U.K. Vote Allows Pubs to Opt Out of Buying Owners’ Beer
Source: The Wall Street Journal | By: By Razak Musah Baba and Ed Ballard
LONDON—It looks like last call for a 400-year-old British rule requiring many pubs here to buy their beer from the large companies that own them.
Shares in Britain’s largest pub companies fell sharply Wednesday after lawmakers voted the previous evening to allow “tenanted” pubs to buy their beer on the open market. The change would let publicans opt out of the “beer tie,” a centuries-old system that critics say force publicans to overpay for beer.
Around a third of U.K. pubs are run by tenants of one of the big pub companies, the largest of which include Enterprise Inns PLC andPunch Taverns PLC. Pub tenants are required by current rules to buy their beer from their owners, some of which brew the beer themselves.
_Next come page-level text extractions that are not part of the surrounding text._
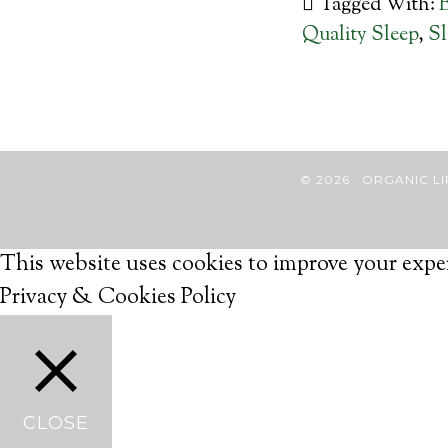
Tagged With:
Quality Sleep
,
Sl
© 2026 · ORGANIC
This website uses cookies to improve your exper
Privacy & Cookies Policy
CLOSE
Others act as a middleman for the beer, buying it wholesale and selling it on to their pubs.
The amendment passed in Britain’s House Commons by 284 to 259 votes, despite opposition from the U.K.’s Conservative-led government. It still must be approved by the House of Lords before passing into law. Any significant changes made in the U.K.’s upper house need to be voted on again by the Commons.
Proponents of the amendment say it could lower prices pub operators pay for their beer.
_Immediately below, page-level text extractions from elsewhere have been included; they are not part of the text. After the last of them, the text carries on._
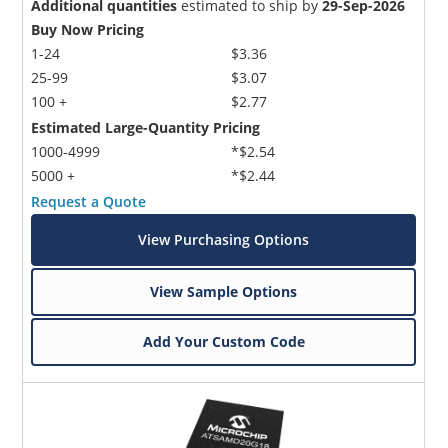
Additional quantities
estimated to ship by
29-Sep-2026
Buy Now Pricing
1-24
$3.36
25-99
$3.07
100 +
$2.77
Estimated Large-Quantity Pricing
1000-4999
*$2.54
5000 +
*$2.44
Request a Quote
View Purchasing Options
View Sample Options
Add Your Custom Code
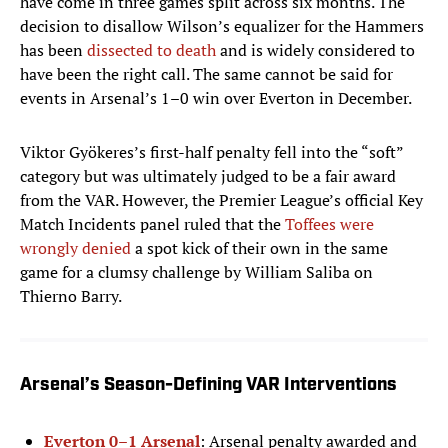
have come in three games split across six months. The
decision to disallow Wilson’s equalizer for the Hammers
has been
dissected to death
and is widely considered to
have been the right call. The same cannot be said for
events in Arsenal’s 1–0 win over Everton in December.
Viktor Gyökeres’s first-half penalty fell into the “soft”
category but was ultimately judged to be a fair award
from the VAR. However, the Premier League’s official Key
Match Incidents panel ruled that the
Toffees were
wrongly denied
a spot kick of their own in the same
game for a clumsy challenge by William Saliba on
Thierno Barry.
Arsenal’s Season-Defining VAR Interventions
Everton 0–1 Arsenal
: Arsenal penalty awarded and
The changes “will stop the pubco rip-off of hugely marked-up beer prices and excessive rents,” said Liberal Democrat Member of Parliament Greg Mulholland, who championed the amendment.
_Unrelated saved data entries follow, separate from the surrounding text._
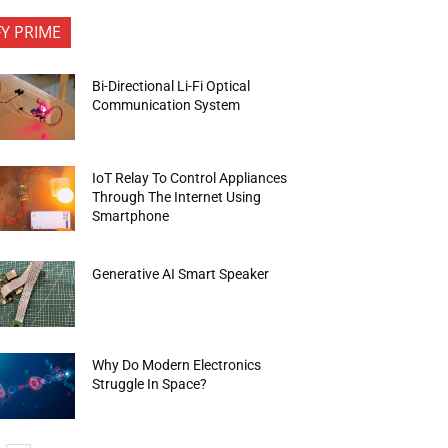
FY PRIME
Bi-Directional Li-Fi Optical
Communication System
IoT Relay To Control Appliances
Through The Internet Using
Smartphone
Generative AI Smart Speaker
Why Do Modern Electronics
Struggle In Space?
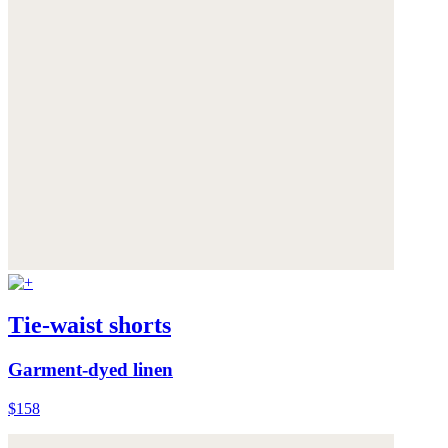
Tie-waist shorts
Garment-dyed linen
$158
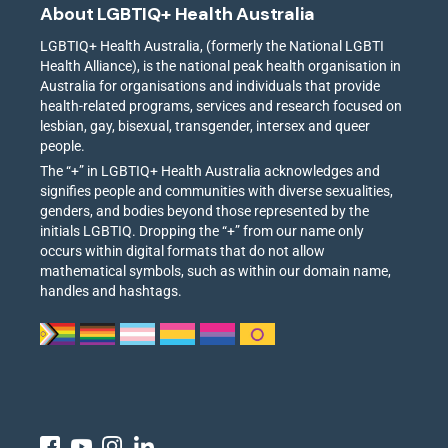
About LGBTIQ+ Health Australia
LGBTIQ+ Health Australia, (formerly the National LGBTI
Health Alliance), is the national peak health organisation in
Australia for organisations and individuals that provide
health-related programs, services and research focused on
lesbian, gay, bisexual, transgender, intersex and queer
people.
The “+” in LGBTIQ+ Health Australia acknowledges and
signifies people and communities with diverse sexualities,
genders, and bodies beyond those represented by the
initials LGBTIQ. Dropping the “+” from our name only
occurs within digital formats that do not allow
mathematical symbols, such as within our domain name,
handles and hashtags.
Shares in Enterprise Inns, the largest pub owner with over 5,300 pubs, fell 17% in London.
“We continue to believe the tie offers the best operating model for the vast majority of our publicans,” said Enterprise Inns Chief Executive Simon Townsend.
Shares in Punch also fell 17%. “We are currently considering the potential impact of the amended Bill on Punch, including the implications for our substantial pub investment program and our disposal plans,” the company said in a statement.
Stocks of other pub firms, including Greene King PLC, Spirit PubPLC, and Marston’s PLC, fell on Wednesday.
About 13,000 pubs could be affected by the amendment, estimates Goodbody, a Dublin stockbroker.
“Over the last decade many thousands of pubs have been lost as big pub companies have squeezed them out of existence with sky-high rents and beer prices,” said Campaign for Real Ale, which lobbies for community pubs.
The British Beer & Pub Association, a trade group of brewers and pub owners, defended the beer-tie system, saying it has “served Britain’s unique pub industry well for nearly 400 years.” Removing it would lead to job cuts and force 1,400 pubs to close, the industry body added, without elaborating.